## Images of plotted data
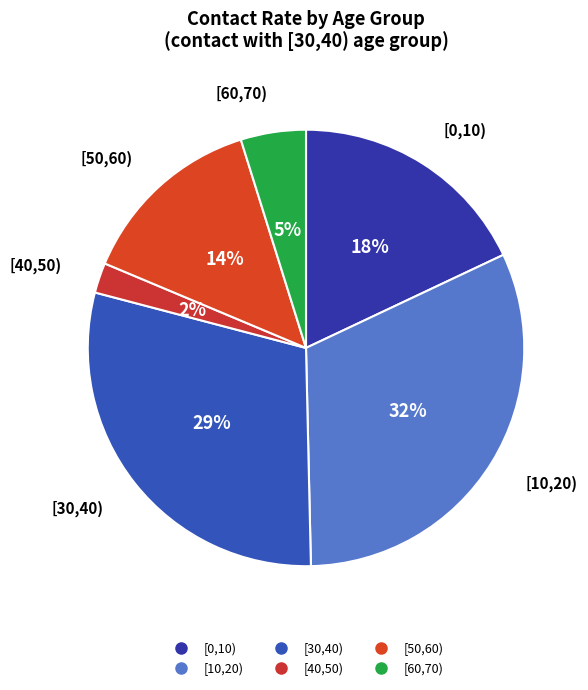

Count the number of slices in the pie.

6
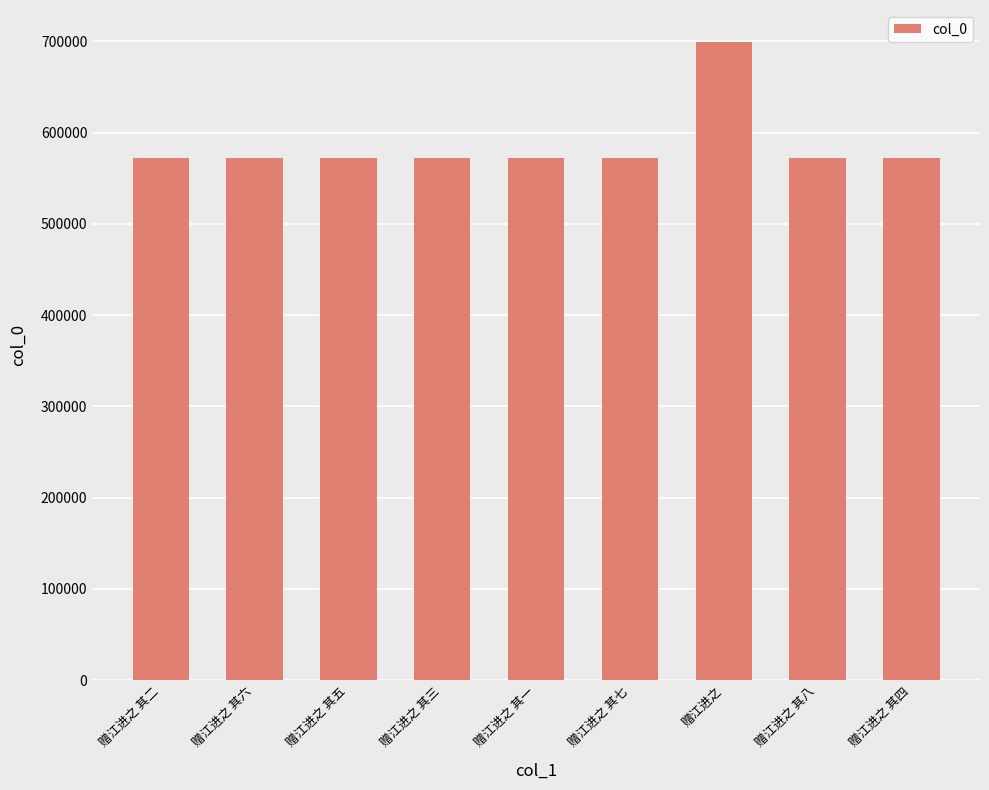

What is the sum of all values?

5276332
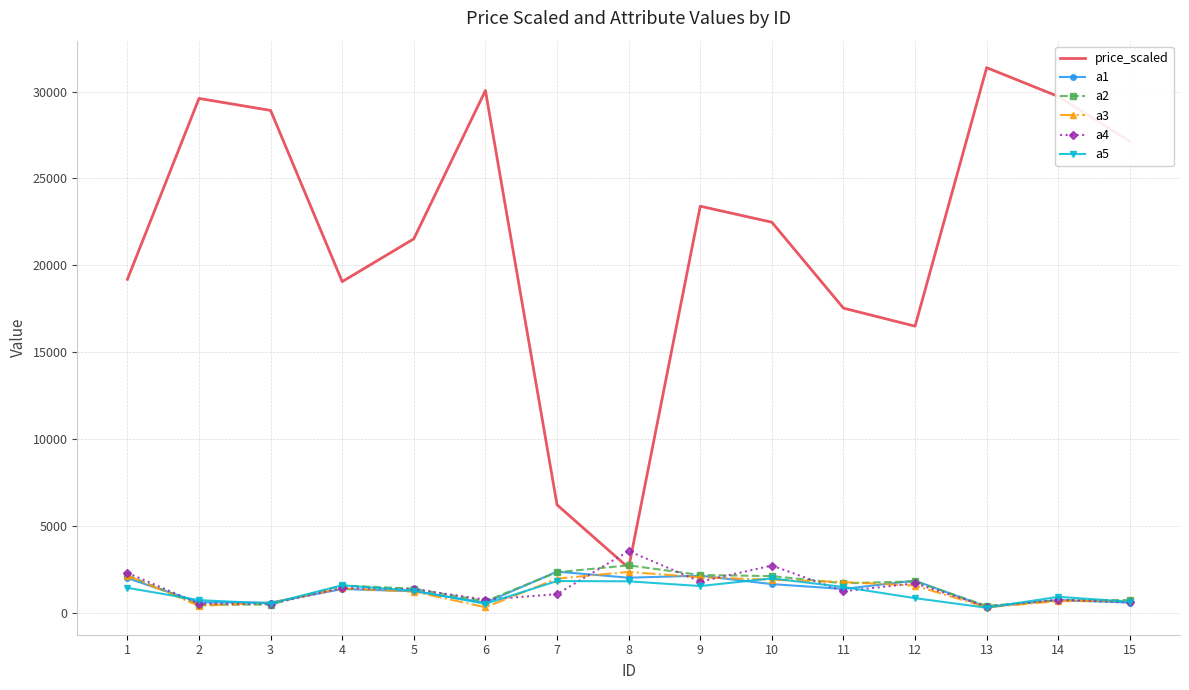

Which series has the widest spread of values?

price_scaled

## WHAT IS REQUIRED
Quote every line of the listing above verbatim, leaving out the pictures.

## WRITTEN REPLY
Count the number of slices in the pie.

6

What is the sum of all values?

5276332

Which series has the widest spread of values?

price_scaled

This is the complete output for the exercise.